I come beside her, the monitor shifting through pages and pages of numbers that look like they may never end. I grab the mouse to zoom in closer, the numbers filling the page and creating new page after new page… it doesn’t wait for me, and we’re left to watch the back gate disappear before our eyes.
“It’s gone, dammit,” I bite, wanting to send the mouse through the monitor. “Fuck! He knows we were logged in too, I’m sure. He’s going to have some hacking fucker bury it so far in miscellaneous type that we won’t be able to go through the gate again.”
“Relax, will you? I can do this,” she says coolly, pulling out the chair and sliding herself into place. “If you end up ordering food, I like pizza with black olives.”
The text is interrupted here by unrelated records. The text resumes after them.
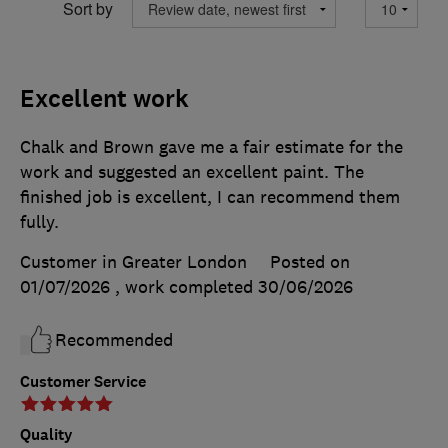
Sort by
Excellent work
Chalk and Brown gave me a fair estimate for the
work and suggested an excellent paint. The
finished job is excellent, I can recommend them
fully.
Customer in Greater London
Posted on
01/07/2026
, work completed
30/06/2026
Recommended
Customer Service
Quality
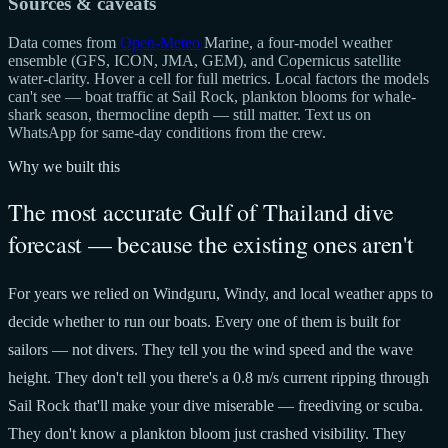
Sources & caveats
Data comes from
Open-Meteo
Marine, a four-model weather
ensemble (GFS, ICON, JMA, GEM), and Copernicus satellite
water-clarity. Hover a cell for full metrics. Local factors the models
can't see — boat traffic at Sail Rock, plankton blooms for whale-
shark season, thermocline depth — still matter. Text us on
WhatsApp for same-day conditions from the crew.
Why we built this
The most accurate Gulf of Thailand dive
forecast — because the existing ones aren't
For years we relied on Windguru, Windy, and local weather apps to
decide whether to run our boats. Every one of them is built for
sailors — not divers. They tell you the wind speed and the wave
height. They don't tell you there's a 0.8 m/s current ripping through
Sail Rock that'll make your dive miserable — freediving or scuba.
They don't know a plankton bloom just crashed visibility. They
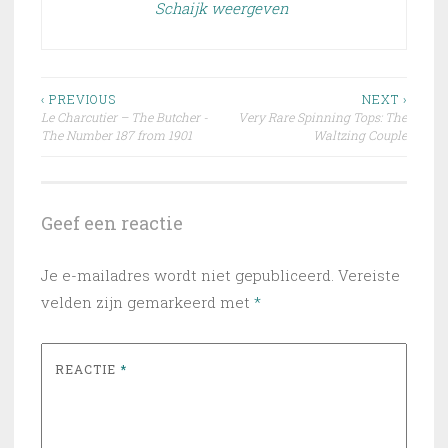
Schaijk weergeven
Bericht
‹ PREVIOUS
NEXT ›
Le Charcutier – The Butcher -
Very Rare Spinning Tops: The
navigatie
The Number 187 from 1901
Waltzing Couple
Geef een reactie
Je e-mailadres wordt niet gepubliceerd.
Vereiste
velden zijn gemarkeerd met
*
REACTIE
*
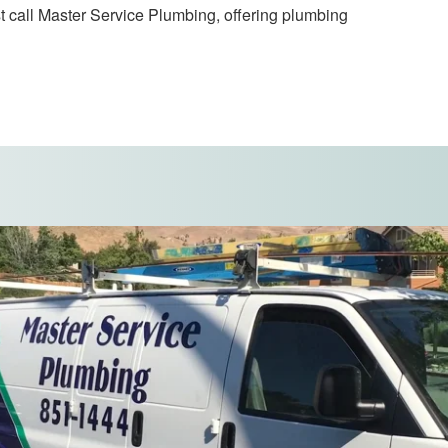
t call Master Service Plumbing, offering plumbing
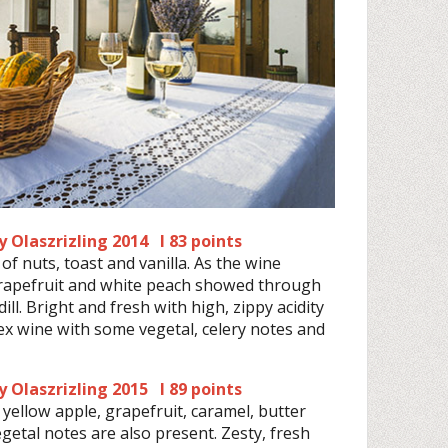
 Olaszrizling 2014 I 83 points
of nuts, toast and vanilla. As the wine
grapefruit and white peach showed through
l. Bright and fresh with high, zippy acidity
ex wine with some vegetal, celery notes and
 Olaszrizling 2015 I 89 points
 yellow apple, grapefruit, caramel, butter
etal notes are also present. Zesty, fresh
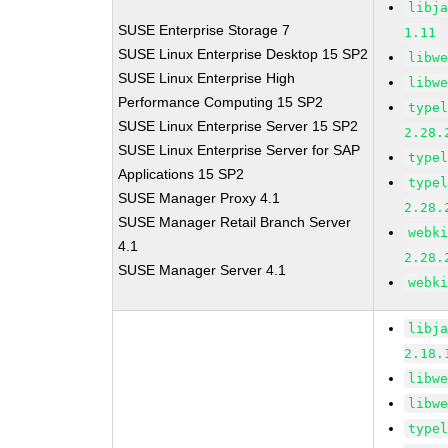
libj
SUSE Enterprise Storage 7
1.11
SUSE Linux Enterprise Desktop 15 SP2
libw
SUSE Linux Enterprise High
libw
Performance Computing 15 SP2
type
SUSE Linux Enterprise Server 15 SP2
2.28.
SUSE Linux Enterprise Server for SAP
type
Applications 15 SP2
type
SUSE Manager Proxy 4.1
2.28.
SUSE Manager Retail Branch Server
webk
4.1
2.28.
SUSE Manager Server 4.1
webk
libj
2.18.
libw
libw
type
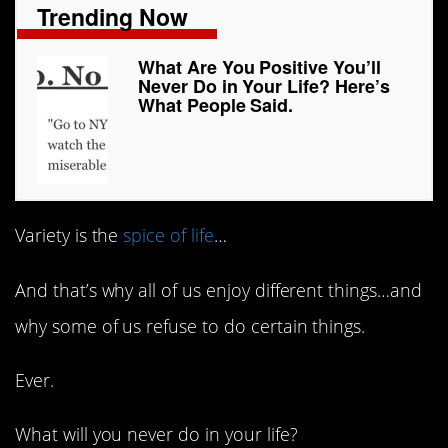
Trending Now
What Are You Positive You’ll
Never Do in Your Life? Here’s
What People Said.
Variety is the
spice of life
…
And that’s why all of us enjoy different things…and
why some of us refuse to do certain things.
Ever.
What will you never do in your life?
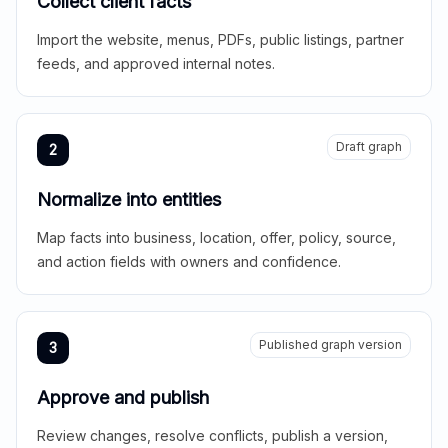
Collect client facts
Import the website, menus, PDFs, public listings, partner
feeds, and approved internal notes.
Draft graph
2
Normalize into entities
Map facts into business, location, offer, policy, source,
and action fields with owners and confidence.
Published graph version
3
Approve and publish
Review changes, resolve conflicts, publish a version,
I can’t help but grin at her determination—and her warranted confidence. “Alright, but can I say one thing about that before you get back to digging?”
“What?”
“Black olives on pizza areweird.”
She sneers over her shoulder at me, her button nose scrunched, and her lips pursed. “You live above an observatory, okay? Don’t tell me I’m weird.”
“This place is a gem, and you know it. You’re just mad that I can see over the whole city any time I want.”
“I can do that too,” she replies.
“Really? And how is that?”
“Because we’re dating now, right?”
I bite back a laugh and surrender with a meek nod. “Yeah, yeah. I guess you’re right.”
“I’m always right. Now, if you get that pizza, I want extra cheese on it too.”
Without the will in me to argue, I abide. “Of course, Kitten. Happy hunting.”